Linza blinked. It took her mind a moment to wind back from the answer that she’d already been preparing to comprehend his actual question. Then she said, “Are you willing to learn?”

“Of course,” he said.

“To do things differently than you have before?” she asked.

“Absolutely,” he said.

“To consider every aspect of your work with the utmost care?” she asked.

“Yes,” he said, with that same attentive expression that he had given the madame.

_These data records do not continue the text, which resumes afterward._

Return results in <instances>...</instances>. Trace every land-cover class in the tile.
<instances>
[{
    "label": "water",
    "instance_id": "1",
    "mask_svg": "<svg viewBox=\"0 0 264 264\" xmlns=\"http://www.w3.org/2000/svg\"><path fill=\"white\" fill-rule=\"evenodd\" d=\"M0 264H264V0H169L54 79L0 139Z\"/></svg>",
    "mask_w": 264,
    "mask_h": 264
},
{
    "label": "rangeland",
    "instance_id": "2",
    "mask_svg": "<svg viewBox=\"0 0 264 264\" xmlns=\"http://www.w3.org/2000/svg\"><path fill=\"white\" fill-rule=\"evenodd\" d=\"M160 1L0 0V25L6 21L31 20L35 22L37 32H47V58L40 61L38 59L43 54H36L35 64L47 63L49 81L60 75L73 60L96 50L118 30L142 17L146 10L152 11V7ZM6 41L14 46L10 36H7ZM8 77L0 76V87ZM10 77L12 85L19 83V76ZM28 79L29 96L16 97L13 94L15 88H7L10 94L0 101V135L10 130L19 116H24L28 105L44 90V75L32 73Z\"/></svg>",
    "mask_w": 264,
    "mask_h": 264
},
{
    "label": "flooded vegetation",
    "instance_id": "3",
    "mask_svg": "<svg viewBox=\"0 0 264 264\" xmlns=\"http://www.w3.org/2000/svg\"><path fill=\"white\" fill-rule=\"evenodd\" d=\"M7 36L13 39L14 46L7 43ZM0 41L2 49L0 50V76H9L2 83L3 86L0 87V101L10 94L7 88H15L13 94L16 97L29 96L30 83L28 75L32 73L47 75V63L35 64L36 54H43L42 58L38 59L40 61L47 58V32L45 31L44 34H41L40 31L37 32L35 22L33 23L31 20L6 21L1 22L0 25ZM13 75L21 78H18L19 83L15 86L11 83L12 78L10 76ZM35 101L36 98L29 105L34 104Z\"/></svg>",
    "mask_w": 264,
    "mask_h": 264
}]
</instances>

“Then… yes. I do think you should work here. It is a special place. If you come at it selfishly, it’s not a good fit. I could see that you…” Linza looked for the right words. The memory of his quivering obedience surged to the front of her mind. Her arousal flared. “That you, well, you listen. That matters here.”

He didn’t seem to notive her flustering. He just nodded thoughtfully. His eyes were blue—she hadn’t noticed that before. She didn’t know if that was rare or usual for half-orcs. 

He turned those eyes to her, smiling. “Well. I’m going to join, if only to have you as a coworker. I think we’ll be a good fit.”

All she could imagine was the immense fullness of him inside of her, and her arousal flared again. Words failed her.

“I’ve already bothered you enough today,” he said, pushing to his feet. “Thanks for the advice. See you around, coworker!”

And then he strode away, back into the estate.

And her eyes followed the muscles of his ass under those tight leather shorts.